Updated on March 9, 2012

Good news to people with weak gum that swells and bleeds easily. A simple way to escape from gum disease has been introduced on Twitter. You don’t need to go through painful treatment at the dentist’s, and you hardly need any money at all. All you need: a cup and enough salt to make concentrated salt water.

The main cause of gum disease is the germs that live on your toothbrush. So here is what you need to do. Make concentrated salt water in a cup, and leave your toothbrush immersed in the salt water. Then the germs on your toothbrush will burst to death due to osmotic pressure. Simple, right? If you use this simple method, you will be able to stop all gum diseases that results from germs on your toothbrush.

How Does this Work? What is Osmotic Pressure?

Osmotic pressure is the water pressure a cell’s membranes experience when water passes through them. Membrane is like a cell’s skin (in fact, your skin is a membrane, too!), and water can pass through cells’ membranes.

Then when and why does a membrane let water pass through it? And which direction does the water flow? In to the cell, or out of the cell? This all depends on the concentration of the fluid inside and outside of the cell.

Let’s think about a water fall. Which direction does the water flow? From high to low, right? The direction of water through a cell’s membrane is very similar: high to low. But in membrane’s case, we’re not talking about height, but amount. Water flows from where there’s more water to where there’s less water (from watery to saltier). So if a cell is in salt water, water will flow out of the cell, and when a cell is in plain water, water will flow into the cell.

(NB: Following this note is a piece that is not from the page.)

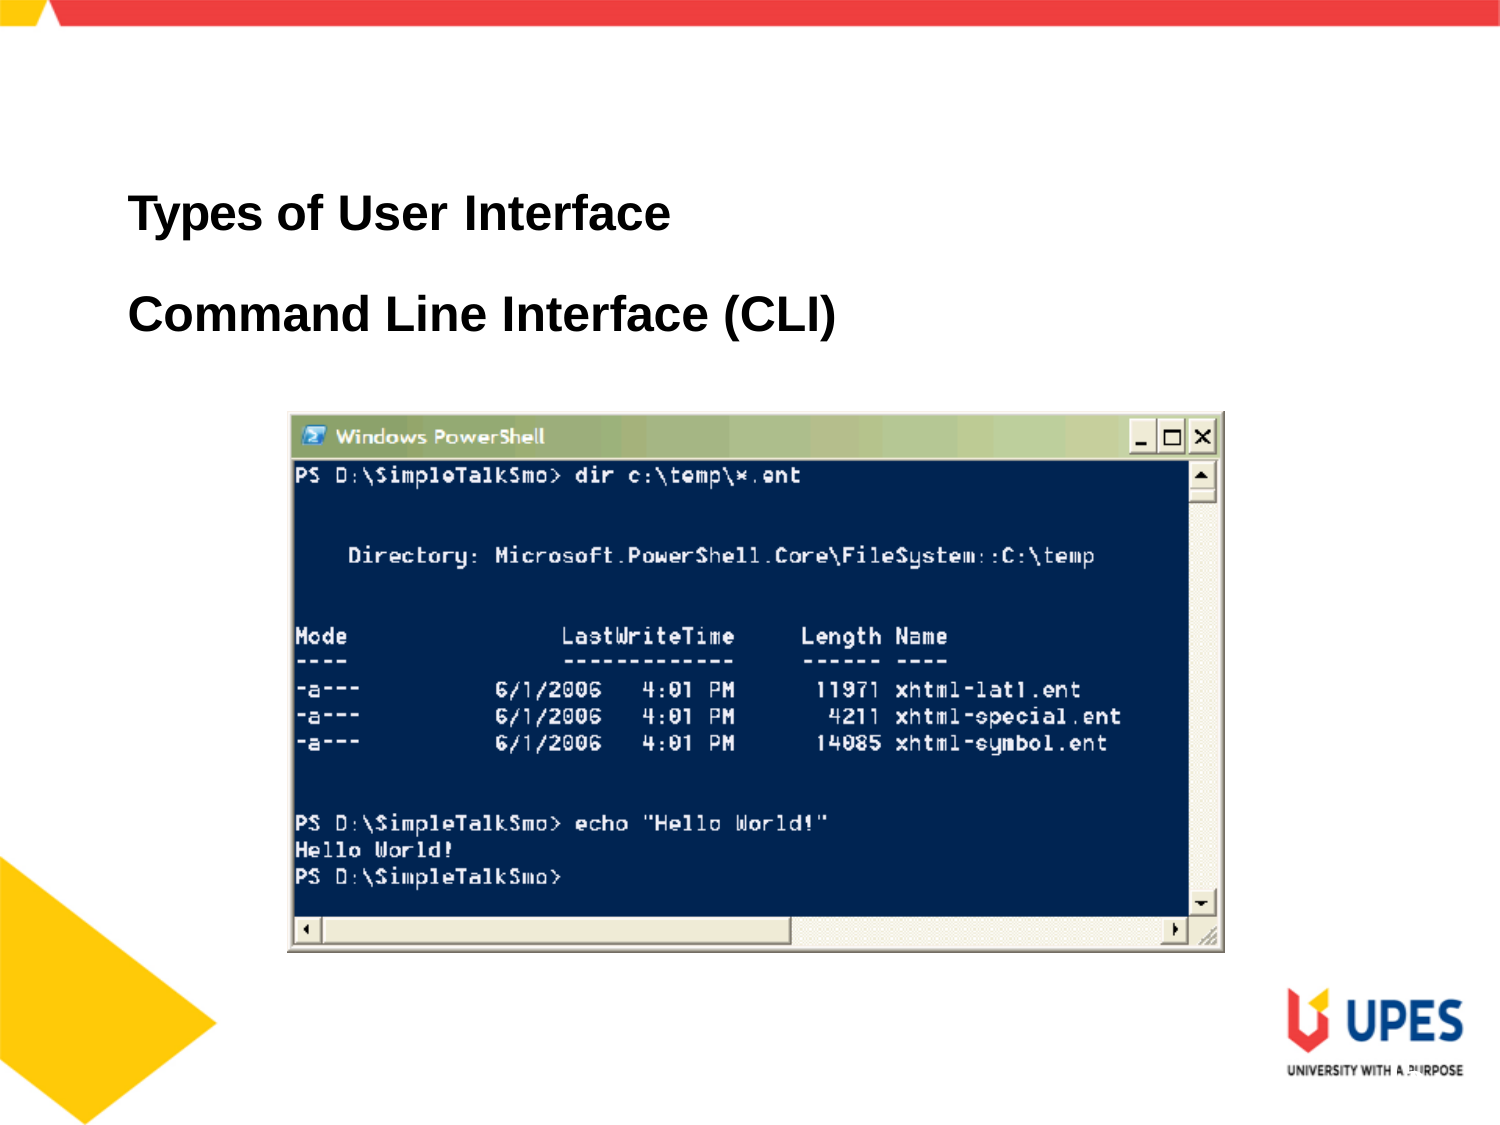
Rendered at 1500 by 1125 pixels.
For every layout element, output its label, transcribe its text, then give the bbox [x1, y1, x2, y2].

picture [0, 0, 1500, 1125]
text_box 15 [1381, 1043, 1428, 1096]
title Types of User Interface Command Line Interface (CLI) [125, 177, 839, 368]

*If you want to learn more about osmotic pressure, visit the wikipedia link at the bottom of this hub. There, you will find details about osmotic pressure, along with all the science stuff.

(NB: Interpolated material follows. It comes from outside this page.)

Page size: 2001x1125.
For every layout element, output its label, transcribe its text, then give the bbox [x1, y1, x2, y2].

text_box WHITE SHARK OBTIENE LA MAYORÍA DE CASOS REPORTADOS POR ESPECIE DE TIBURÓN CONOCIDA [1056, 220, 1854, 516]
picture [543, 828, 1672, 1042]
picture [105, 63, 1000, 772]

Osmotic Pressure in Real Life: Wrinkly Fingertips in Bathtubs

Science is boring when it is in books. So let’s look at simple real life example of osmotic pressure. When you are taking a bath for a long time, you will see that your fingertips getting wrinkly. It is because since the water surrounding your skin is less “saltier,” your skin absorbs the water, hence becoming inflated with water (swelling).